From Civil Litigation October 2014 Julian C. Wierenga, Freeborn & Peters LLP, Chicago 

1 comment:

  1. Remember the IEA, IFT, et al. were willing to impair this guaranteed constitutional right and benefit when they agreed to Senate Bill 2404 with the liars and thieves of the Illinois General Assembly months ago. The choice between having either health care or a COLA was not a moral and legal consideration for retirees!

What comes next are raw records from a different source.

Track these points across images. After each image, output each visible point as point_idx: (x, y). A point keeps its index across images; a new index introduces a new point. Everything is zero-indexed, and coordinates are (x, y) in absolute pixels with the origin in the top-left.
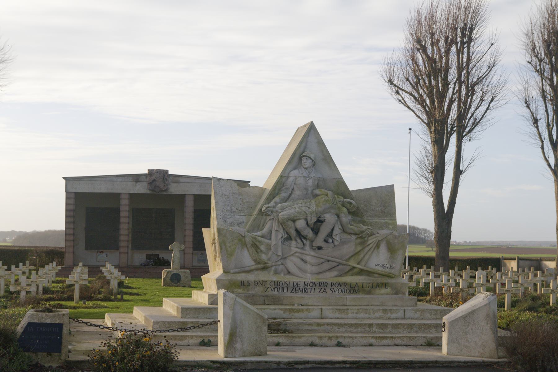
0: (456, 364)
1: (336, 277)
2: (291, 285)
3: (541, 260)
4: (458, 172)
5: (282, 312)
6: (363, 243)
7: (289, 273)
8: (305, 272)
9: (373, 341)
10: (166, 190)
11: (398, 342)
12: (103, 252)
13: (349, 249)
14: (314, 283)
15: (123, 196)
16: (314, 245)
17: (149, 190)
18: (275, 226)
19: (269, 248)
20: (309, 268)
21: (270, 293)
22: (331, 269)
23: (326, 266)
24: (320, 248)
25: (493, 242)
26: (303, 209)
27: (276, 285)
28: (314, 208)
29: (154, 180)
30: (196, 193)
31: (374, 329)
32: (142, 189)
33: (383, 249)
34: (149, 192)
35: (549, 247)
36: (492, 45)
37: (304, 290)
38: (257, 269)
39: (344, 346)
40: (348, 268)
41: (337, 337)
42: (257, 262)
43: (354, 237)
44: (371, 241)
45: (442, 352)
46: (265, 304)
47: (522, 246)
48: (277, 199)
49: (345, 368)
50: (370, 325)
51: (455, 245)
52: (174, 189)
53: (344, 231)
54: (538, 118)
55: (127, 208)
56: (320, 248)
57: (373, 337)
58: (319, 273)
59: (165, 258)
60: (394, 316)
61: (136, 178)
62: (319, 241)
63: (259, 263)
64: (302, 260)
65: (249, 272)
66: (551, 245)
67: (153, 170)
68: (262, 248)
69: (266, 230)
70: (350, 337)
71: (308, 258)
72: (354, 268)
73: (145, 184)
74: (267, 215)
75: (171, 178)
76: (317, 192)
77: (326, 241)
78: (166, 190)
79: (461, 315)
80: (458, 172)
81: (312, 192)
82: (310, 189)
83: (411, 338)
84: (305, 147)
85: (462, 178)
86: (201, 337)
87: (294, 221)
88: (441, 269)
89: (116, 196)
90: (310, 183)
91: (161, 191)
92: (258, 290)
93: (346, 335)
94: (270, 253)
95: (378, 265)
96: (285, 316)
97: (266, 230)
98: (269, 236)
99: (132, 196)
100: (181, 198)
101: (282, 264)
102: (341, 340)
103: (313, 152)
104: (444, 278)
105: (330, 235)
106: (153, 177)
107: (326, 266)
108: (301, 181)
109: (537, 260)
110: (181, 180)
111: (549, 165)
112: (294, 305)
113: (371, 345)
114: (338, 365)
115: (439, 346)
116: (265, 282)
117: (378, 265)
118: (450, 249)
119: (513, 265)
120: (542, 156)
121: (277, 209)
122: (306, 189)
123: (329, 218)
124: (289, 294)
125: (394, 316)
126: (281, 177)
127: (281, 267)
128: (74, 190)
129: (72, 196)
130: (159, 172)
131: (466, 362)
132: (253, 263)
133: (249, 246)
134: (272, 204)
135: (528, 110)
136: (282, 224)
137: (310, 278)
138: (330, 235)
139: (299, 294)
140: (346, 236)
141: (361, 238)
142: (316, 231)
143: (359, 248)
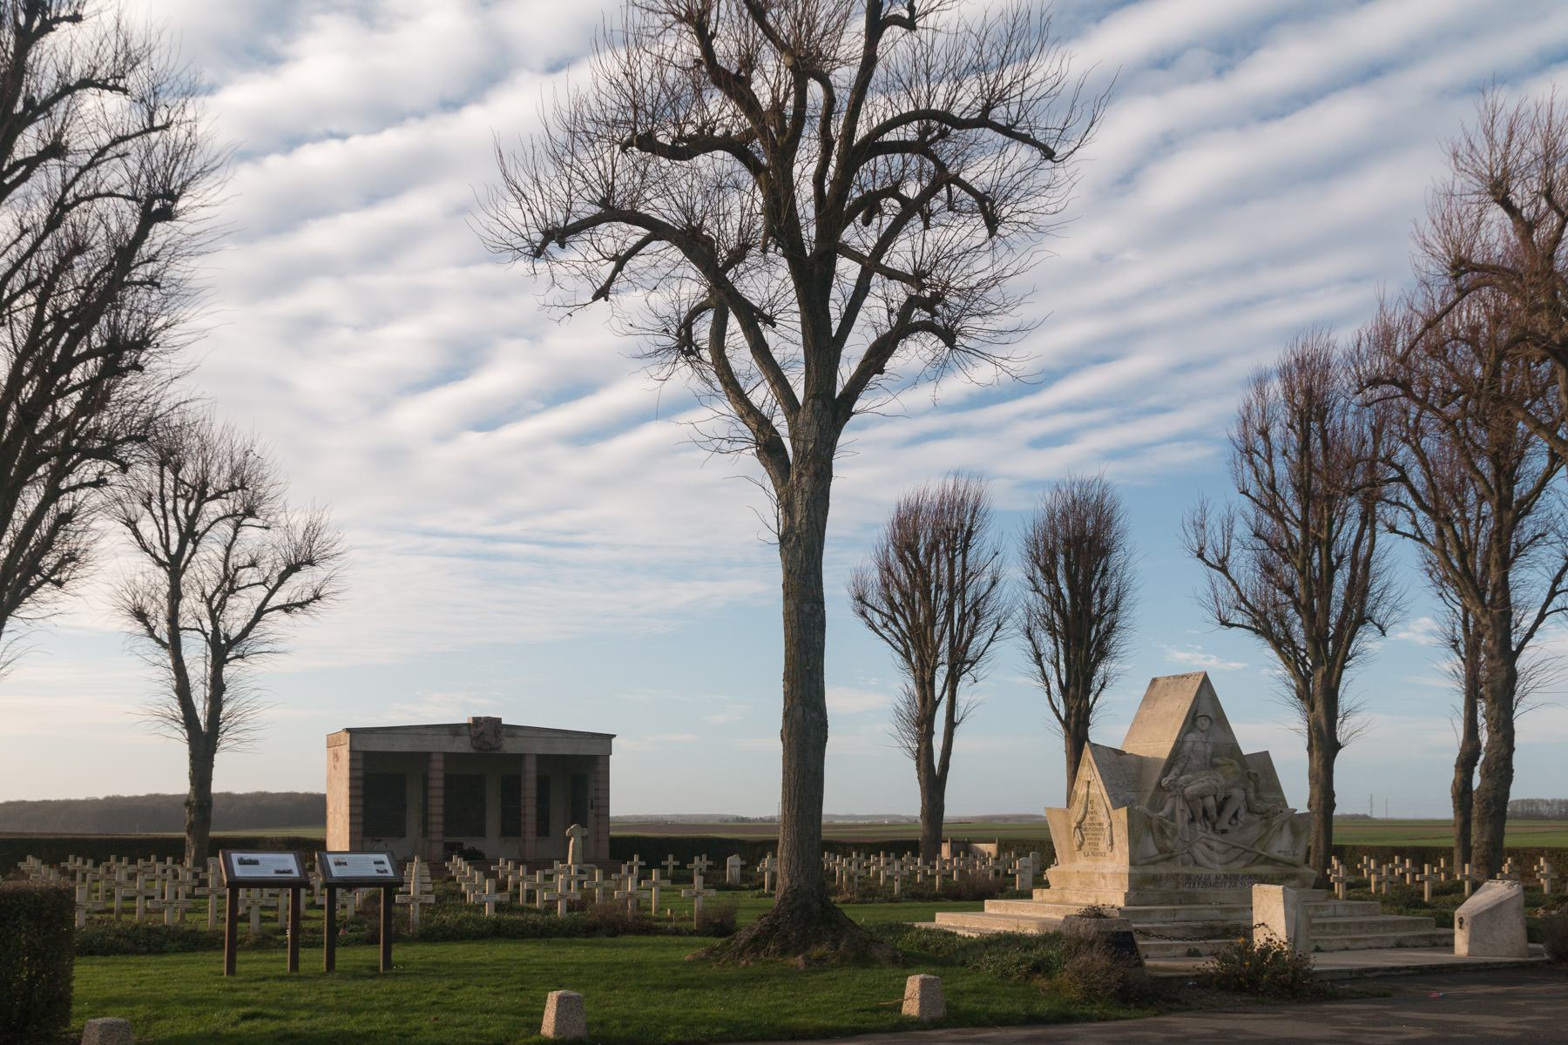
0: (1377, 974)
1: (1244, 867)
2: (1203, 879)
3: (970, 842)
4: (951, 725)
5: (1218, 912)
6: (1268, 825)
7: (1196, 863)
8: (1212, 861)
9: (1348, 944)
10: (498, 748)
11: (1372, 944)
12: (379, 841)
13: (1254, 832)
14: (1225, 876)
15: (434, 757)
16: (1217, 827)
17: (475, 748)
18: (1180, 805)
19: (1175, 832)
20: (1217, 857)
21: (1182, 889)
22: (1237, 858)
23: (1233, 854)
24: (1224, 832)
25: (637, 817)
26: (1214, 782)
27: (1188, 878)
28: (1223, 781)
29: (482, 733)
30: (541, 752)
31: (1328, 930)
32: (462, 746)
33: (1286, 832)
34: (472, 751)
35: (718, 823)
36: (997, 554)
37: (1215, 885)
38: (1162, 860)
39: (1322, 951)
40: (1254, 856)
41: (1316, 940)
42: (1161, 850)
43: (1257, 817)
44: (1276, 821)
45: (1452, 951)
46: (1181, 903)
47: (702, 822)
48: (1175, 770)
49: (1408, 975)
50: (1324, 925)
51: (887, 825)
52: (509, 747)
53: (1249, 811)
54: (1042, 651)
55: (441, 775)
56: (1224, 832)
57: (1348, 939)
58: (1227, 863)
59: (477, 848)
60: (1324, 913)
61: (454, 730)
62: (1223, 824)
63: (1165, 852)
64: (1208, 847)
65: (1154, 863)
66: (721, 820)
67: (480, 718)
68: (1168, 832)
69: (1167, 810)
70: (1327, 940)
71: (1215, 844)
72: (1260, 855)
73: (467, 739)
74: (1170, 791)
75: (505, 730)
76: (1217, 760)
77: (1230, 823)
78: (498, 748)
79: (1486, 908)
80: (951, 725)
81: (1211, 762)
82: (1209, 757)
83: (1382, 939)
84: (1198, 706)
85: (957, 730)
86: (1187, 945)
87: (1203, 797)
88: (892, 855)
89: (425, 757)
90: (1209, 749)
91: (492, 749)
92: (1168, 886)
93: (1322, 937)
94: (1176, 839)
95: (1279, 852)
96: (1223, 917)
97: (1167, 810)
98: (1172, 817)
99: (449, 757)
100: (519, 758)
101: (1188, 853)
102: (1319, 944)
103: (1206, 708)
104: (897, 865)
105: (1235, 815)
106: (480, 729)
107: (1233, 854)
108: (1200, 747)
109: (964, 842)
110: (519, 733)
111: (1059, 717)
112: (1210, 904)
113: (1347, 949)
114: (1402, 972)
115: (1450, 946)
116: (1178, 875)
117: (1279, 852)
118: (1507, 830)
119: (990, 848)
120: (1048, 702)
121: (1180, 783)
122: (1205, 757)
123: (1237, 793)
124: (1200, 890)
125: (1324, 913)
126: (1177, 741)
127: (1187, 856)
128: (363, 749)
129: (360, 756)
130: (489, 720)
131: (1511, 963)
132: (1157, 852)
133: (1155, 830)
134: (1171, 776)
135: (1029, 643)
136: (1186, 801)
137: (1220, 870)
138: (1235, 815)
139: (1210, 890)
140: (1250, 817)
141: (1266, 818)
142: (1220, 809)
143: (1264, 831)
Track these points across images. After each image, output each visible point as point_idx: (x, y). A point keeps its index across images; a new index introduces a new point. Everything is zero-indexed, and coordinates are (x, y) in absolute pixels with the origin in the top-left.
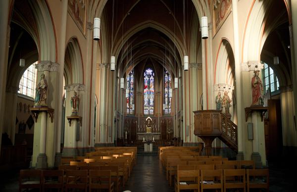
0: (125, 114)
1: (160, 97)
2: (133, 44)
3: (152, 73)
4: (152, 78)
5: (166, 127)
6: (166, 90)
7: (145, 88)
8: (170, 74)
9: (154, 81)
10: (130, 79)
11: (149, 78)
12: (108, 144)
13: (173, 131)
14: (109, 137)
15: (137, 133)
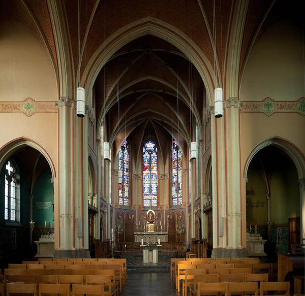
0: (116, 205)
1: (167, 181)
2: (121, 85)
3: (155, 147)
4: (154, 155)
5: (174, 224)
6: (174, 172)
7: (144, 169)
8: (180, 147)
9: (158, 160)
10: (123, 156)
11: (150, 155)
12: (76, 251)
13: (185, 229)
14: (77, 239)
15: (135, 233)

    We can expect the Illinois General Assembly will continue their assaults on our constitutional contract. Thus, we need a dynamic leadership with determination to “build the rank-and-file’s collective capacity to resist”: an association that will mobilize its membership against those among us who insist upon debasing our constitutional rights and benefits and public school teachers.

    We need union leaders who are not willing to bargain away our rights and benefits!